_Action item A_: Please update the records from the line with "right shoulder: (1174, 354, -4)" to the line with "left ankle: (1662, 1380, -2)": replace "Person" with "Subject" and leave everything else unchanged.

_Provided text_:
5Communication Synthesis

Communication synthesis refines the abstract communication between components in the architecture model into an actual implementation over wires and protocols of system busses.

The steps involved in this process are channel partitioning, protocol insertion, protocol inlining.

5.1Channel Partitioning

The first step in the process of implementing communication over system busses is the allocation of a set of busses and the mapping of communication channels onto those busses. This process determines the groups of channels to be implemented by each bus.

In our design example, we have only two components communicating with each other. Therefore, only one system bus, Bus1, is allocated connecting PE1 and PE2. All communication channels are mapped onto that bus.

In the SpecC description, bus allocation and channel mapping is modeled by inserting an additional level at the top of the channel hierarchy. The new top-level channels represent the allocated system busses. The channels instantiated between the components are grouped under the bus channels according to the selected mapping.

Figure 6: Model after Channel Partitioning.

Figure 6 shows the refined model of our example after bus allocation and channel partitioning. At the top level, a new channel, Bus1, has been inserted between the two PEs. The abstract channels cb13, c2, and cb34 for communication between PE1 and PE2 are grouped as subchannels under the bus channel.

The two component behaviors PE1 and PE2 are connected to the bus through corresponding bus ports and bus interfaces. All inter-component connections are multiplexed over the single bus.

_Action item B_: In the text on communication synthesis, what name is given to the single system bus allocated to connect PE1 and PE2?

_Extracted entries_:
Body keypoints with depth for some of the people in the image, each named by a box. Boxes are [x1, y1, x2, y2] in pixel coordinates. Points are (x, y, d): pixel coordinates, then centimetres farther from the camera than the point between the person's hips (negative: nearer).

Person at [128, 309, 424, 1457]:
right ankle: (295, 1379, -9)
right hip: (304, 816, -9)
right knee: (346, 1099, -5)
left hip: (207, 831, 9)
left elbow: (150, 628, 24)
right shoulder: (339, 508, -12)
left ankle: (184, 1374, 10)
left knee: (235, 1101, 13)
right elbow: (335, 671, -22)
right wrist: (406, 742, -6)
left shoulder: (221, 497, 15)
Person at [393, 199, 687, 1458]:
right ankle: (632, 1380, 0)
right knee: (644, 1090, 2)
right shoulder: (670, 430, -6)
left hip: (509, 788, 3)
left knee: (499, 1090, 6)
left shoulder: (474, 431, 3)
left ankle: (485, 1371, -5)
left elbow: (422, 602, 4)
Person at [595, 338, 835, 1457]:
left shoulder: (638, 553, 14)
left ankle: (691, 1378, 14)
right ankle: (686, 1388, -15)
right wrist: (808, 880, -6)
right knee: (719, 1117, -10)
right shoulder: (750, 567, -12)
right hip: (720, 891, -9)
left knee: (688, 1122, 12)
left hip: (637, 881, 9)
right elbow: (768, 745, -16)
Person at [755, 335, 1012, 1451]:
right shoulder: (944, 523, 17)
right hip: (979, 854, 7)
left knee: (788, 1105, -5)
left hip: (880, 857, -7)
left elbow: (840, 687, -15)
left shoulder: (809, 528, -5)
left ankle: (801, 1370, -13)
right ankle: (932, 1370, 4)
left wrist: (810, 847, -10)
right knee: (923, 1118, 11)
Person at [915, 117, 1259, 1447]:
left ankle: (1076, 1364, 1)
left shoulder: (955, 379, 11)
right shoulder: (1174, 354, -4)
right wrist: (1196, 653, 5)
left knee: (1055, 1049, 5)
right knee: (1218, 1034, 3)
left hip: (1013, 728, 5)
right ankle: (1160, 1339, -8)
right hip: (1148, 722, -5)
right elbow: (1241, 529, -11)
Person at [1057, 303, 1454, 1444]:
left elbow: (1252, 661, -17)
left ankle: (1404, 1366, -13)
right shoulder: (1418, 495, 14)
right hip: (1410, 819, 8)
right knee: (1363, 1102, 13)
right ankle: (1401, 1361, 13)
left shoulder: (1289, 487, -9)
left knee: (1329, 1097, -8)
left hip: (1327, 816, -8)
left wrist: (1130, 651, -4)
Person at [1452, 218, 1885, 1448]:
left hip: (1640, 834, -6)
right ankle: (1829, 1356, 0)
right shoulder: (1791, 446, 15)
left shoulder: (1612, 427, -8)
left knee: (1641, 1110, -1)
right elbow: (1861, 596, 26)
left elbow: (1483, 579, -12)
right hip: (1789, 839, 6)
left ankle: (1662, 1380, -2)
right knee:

_Written solution A_:
right shoulder: (1174, 354, -4)
right wrist: (1196, 653, 5)
left knee: (1055, 1049, 5)
right knee: (1218, 1034, 3)
left hip: (1013, 728, 5)
right ankle: (1160, 1339, -8)
right hip: (1148, 722, -5)
right elbow: (1241, 529, -11)
Subject at [1057, 303, 1454, 1444]:
left elbow: (1252, 661, -17)
left ankle: (1404, 1366, -13)
right shoulder: (1418, 495, 14)
right hip: (1410, 819, 8)
right knee: (1363, 1102, 13)
right ankle: (1401, 1361, 13)
left shoulder: (1289, 487, -9)
left knee: (1329, 1097, -8)
left hip: (1327, 816, -8)
left wrist: (1130, 651, -4)
Subject at [1452, 218, 1885, 1448]:
left hip: (1640, 834, -6)
right ankle: (1829, 1356, 0)
right shoulder: (1791, 446, 15)
left shoulder: (1612, 427, -8)
left knee: (1641, 1110, -1)
right elbow: (1861, 596, 26)
left elbow: (1483, 579, -12)
right hip: (1789, 839, 6)
left ankle: (1662, 1380, -2)

_Written solution B_: Bus1